Chambermaids were essential to the operation of a small-town Saskatchewan hotel back in the early 1900s. The hotel chambermaid worked from morning ‘til night, cleaning guest rooms, doing laundry and washing dishes, for which they were paid $30 per month, plus room and board.

Some aspects of a chambermaid’s work were less than appealing. In the days before hotels had running water, chambermaids’ duties included retrieving chamber pots from under beds and emptying the contents into a receptacle behind the hotel building. And, in the “occupational hazard” department, chambermaids were usually the ones who discovered dead bodies in hotel rooms.

The most appalling story I have come across about a chambermaid in a small-town Saskatchewan hotel is the drugging and rape of Pauline Gerring in 1920. At age 19, Pauline applied for a position as a chambermaid at the hotel at Chaplin, located half way between Moose Jaw and Swift Current. When she arrived, she was shown to her room by the hotel manager, a woman of some disrepute named Virginia Paul.

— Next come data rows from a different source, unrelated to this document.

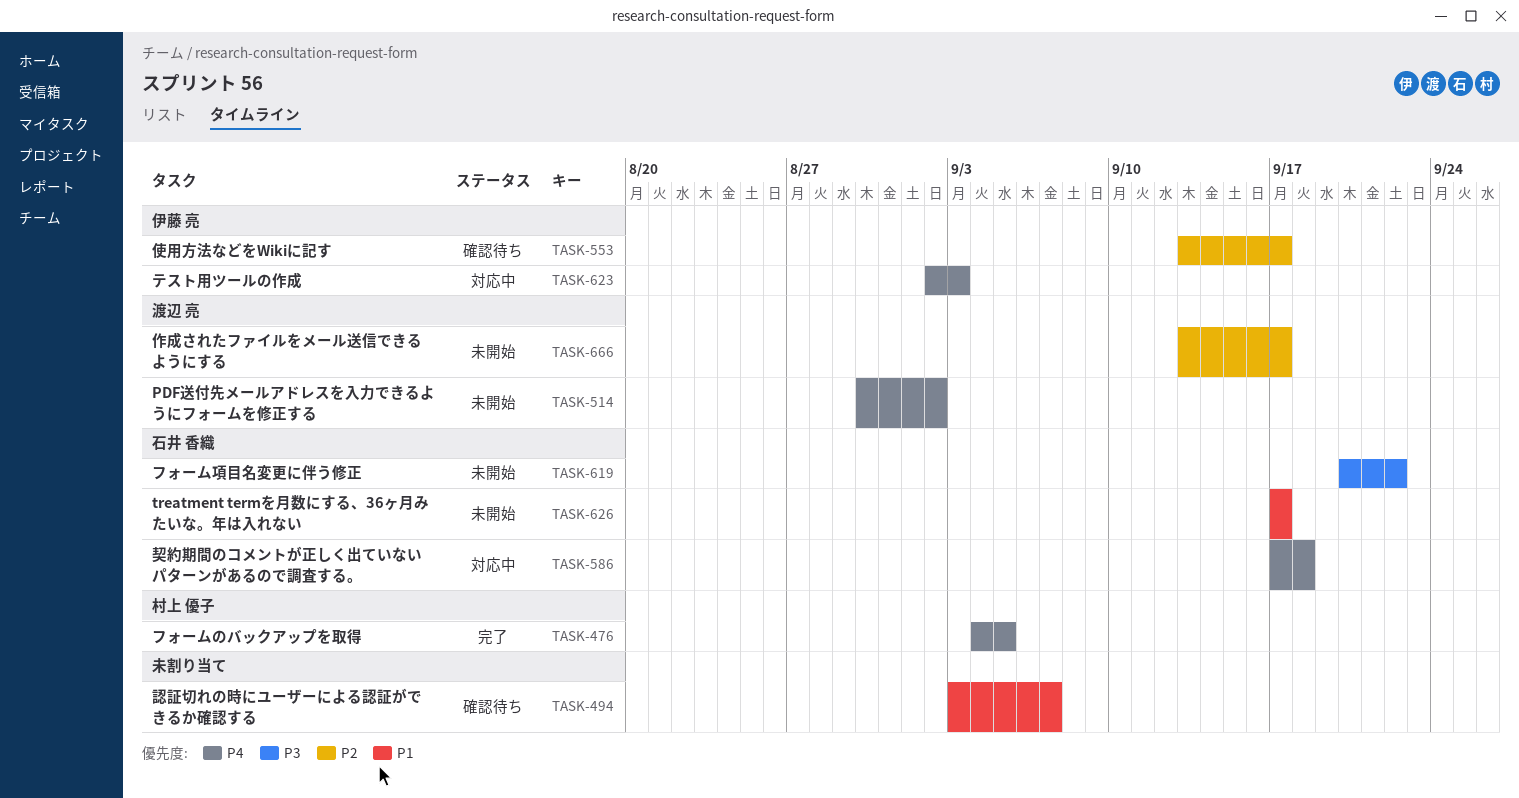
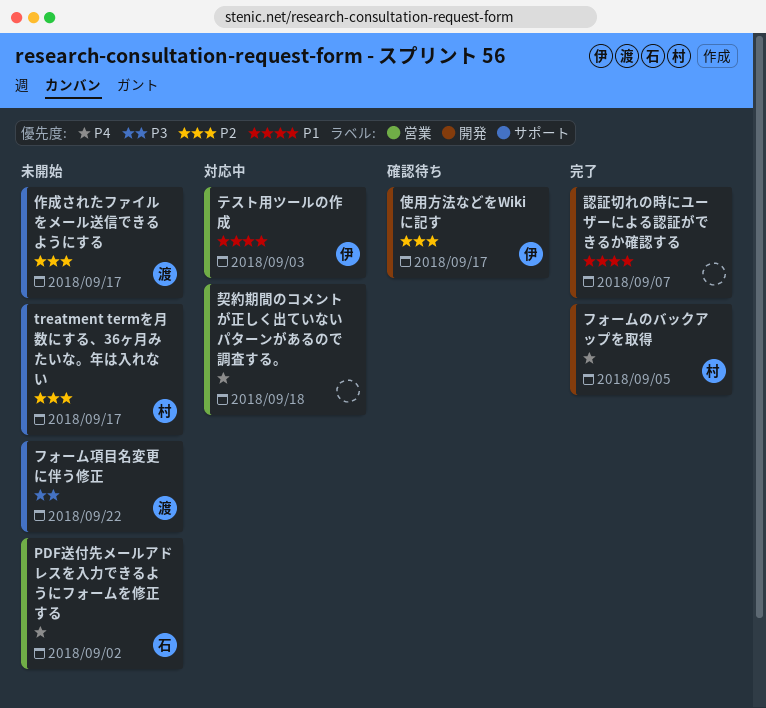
PDF送付先メールアドレスを入力できるようにフォームを修正する, owner: 渡辺 亮 -> 石井 香織
treatment termを月数にする、36ヶ月みたいな。年は入れない, owner: 石井 香織 -> 村上 優子
treatment termを月数にする、36ヶ月みたいな。年は入れない, priority: P1 -> P2
テスト用ツールの作成, priority: P4 -> P1
フォーム項目名変更に伴う修正, owner: 石井 香織 -> 渡辺 亮
契約期間のコメントが正しく出ていないパターンがあるので調査する。, owner: 石井 香織 -> none
認証切れの時にユーザーによる認証ができるか確認する, status: 確認待ち -> 完了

At the end of her first day on the job, Gerring was invited to a drinking party at the hotel proprietor’s house where she met a member of the Saskatchewan Provincial Police (SPP), Constable Harold Dewhirst. Prohibition was in full swing in the province, and it was the job of the SPP to enforce the Temperance Act. Dewhirst had other ideas. On the night of Nov. 10, 1920, Gerring’s second night of work, the policeman and Virginia Paul gave the young girl two drinks of whiskey in the hotel. When the chambermaid refused a third drink of whiskey, Paul held a glass of water to the girl’s lips while she drank. The next thing Gerring remembered was waking up in the morning, partially dressed, with Constable Dewhirst in her bed.

As a result of Pauline Gerring’s complaint, Virginia Paul was charged with unlawfully administering drugs, and, along with Constable Dewhirst, with violating the Temperance Act. Dewhirst was also charged with a breach of the Provincial Police Act, fined, and dismissed from the force. He was later charged with bribing Pauline Gerring to disappear so that she would not testify against him on the rape charge. Gerring ran to Calgary. When she was brought back to Regina to testify, she was so frightened that she ran away a second time. On Feb. 28, 1921, after two trial adjournments, the rape charge against Dewhirst was dropped because Pauline Gerring refused to tell her story.

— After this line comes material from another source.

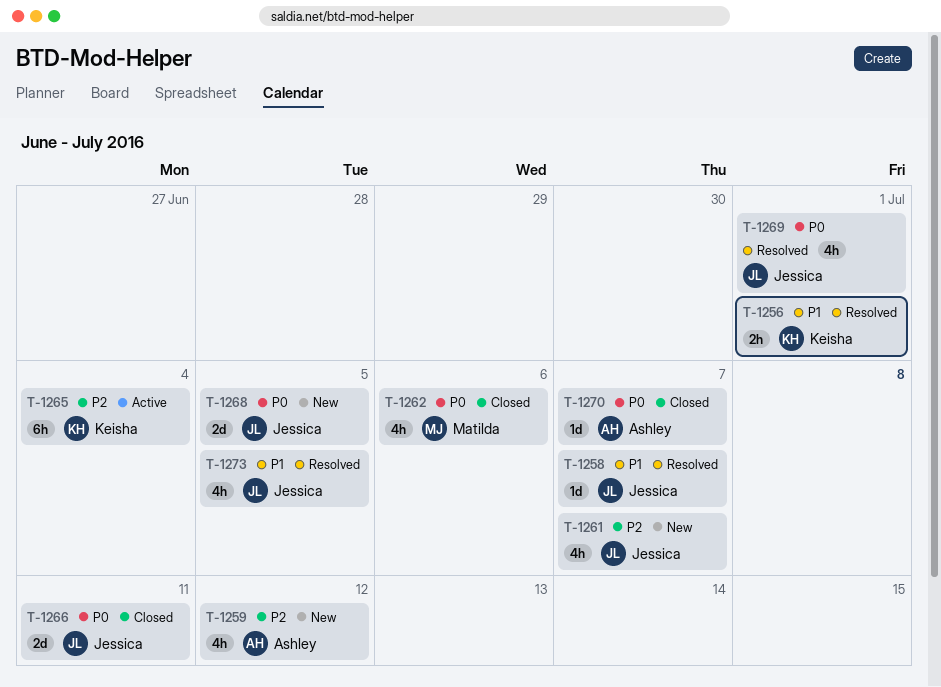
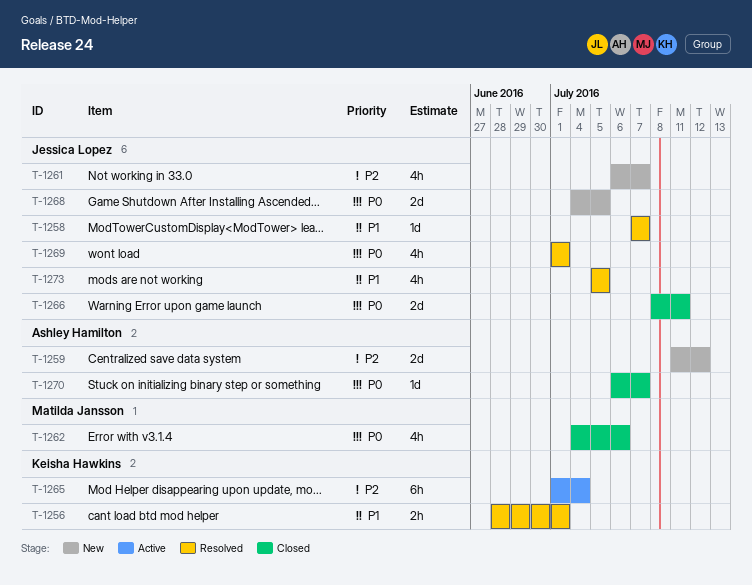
T-1259, estimate: 4h -> 2d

Dewhirst told his side of the sordid affair in a letter to the Regina Leader-Post on Feb. 4, 1922. “The whole thing simmers down to a jazz party, such as are carried on every day,” the unemployed former policeman wrote. He went on to blame Pauline Gerring, who “was not used to drinking liquor. She admits herself to two or three drinks. How much liquor will a person take if not used to it?” As for his violation of the Temperance Act, “how many persons holding important positions even of a more exacting nature that a policeman’s have also violated the [Act]?”

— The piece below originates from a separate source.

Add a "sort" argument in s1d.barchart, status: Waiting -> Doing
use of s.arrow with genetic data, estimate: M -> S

This crime against the young chambermaid at the Chaplin Hotel is an example of the negative effects of Prohibition. The growth of the illegal liquor trade in Saskatchewan fostered excessive drinking and made criminals out of many, including policemen.

After the decimating effects of Prohibition (1915-1924) on Saskatchewan’s hotels, and the subsequent onset of the Great Depression, there was no money to hire chambermaids or other hotel staff. All members of the hotel owner’s family had to share in the work of running the hotel. For example, Harry Swanson, owner of the Snowden Hotel, married his wife Aster in 1936. “I brought my new bride home to the new venture,” Swanson wrote in Snowden’s local history book. “She became cook, waitress, chambermaid, and did the washing by hand; what a job for my bride!”